Quayside, as it’s called, is a tiny chunk of a sprawling, 750-acre parcel of post-industrial moonscape surrounding the mouth of the Don River. Waterfront Toronto — an arm’s-length agency formed by the municipal, provincial and federal government — wants to turn Quayside into an innovative mixed-use neighbourhood and, in 2017, Sidewalk won a (fairly perfunctory) contest to make it happen. (Andrew MacLeod, president and CEO of Postmedia, parent company of the National Post, joined Waterfront Toronto’s board in 2019.)

Sidewalk clearly had its eyes on developing more than that tiny chunk. But if its near-utopian vision had been borne out, that would have been no bad thing. This neighbourhood would privilege active transportation, with wide sidewalks and heated bike lanes and adaptive traffic signals that give slower pedestrians more time, and no street parking. There would be demand-based pricing for road usage. An automated underground freight-delivery system would cut down on the need for delivery trucks. “Modular pavement” would allow quick, non-labour-intensive repairs, reconfigurations and access to utilities.

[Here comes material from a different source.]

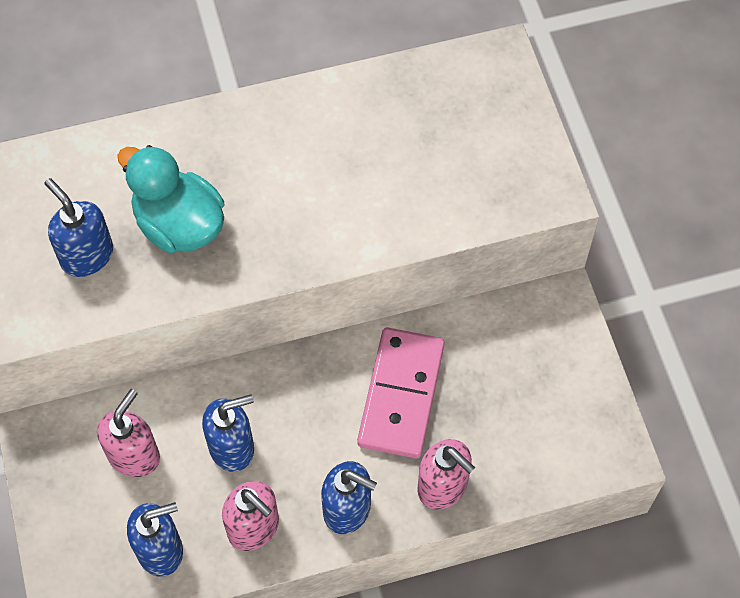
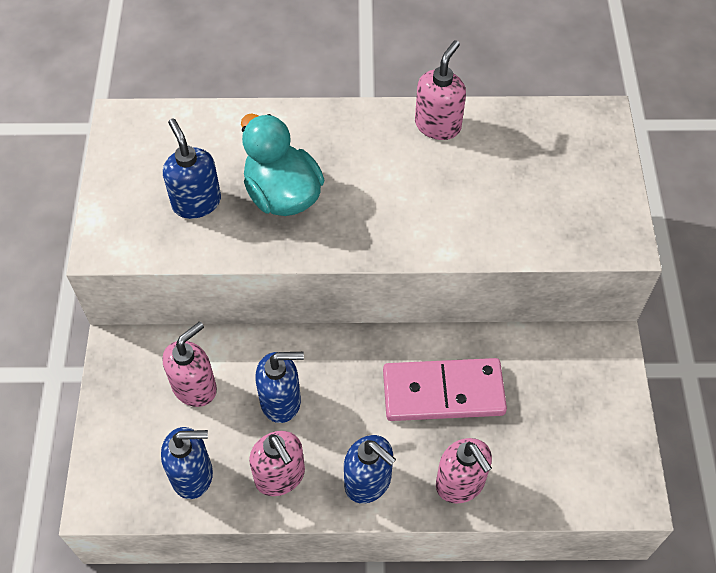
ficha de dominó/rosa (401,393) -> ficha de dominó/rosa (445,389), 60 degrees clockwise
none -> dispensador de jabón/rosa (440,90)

It would be a mixed-income and family-friendly community: 20 per cent low-income and 20 per cent middle-income, with 40 per cent of units two-bedrooms or larger. It would be fantastically energy-efficient. It would discourage waste production using “pay-as-you-throw chutes” leading to pneumatic tubes that would rocket your trash, recycling and organic waste to the proper facilities.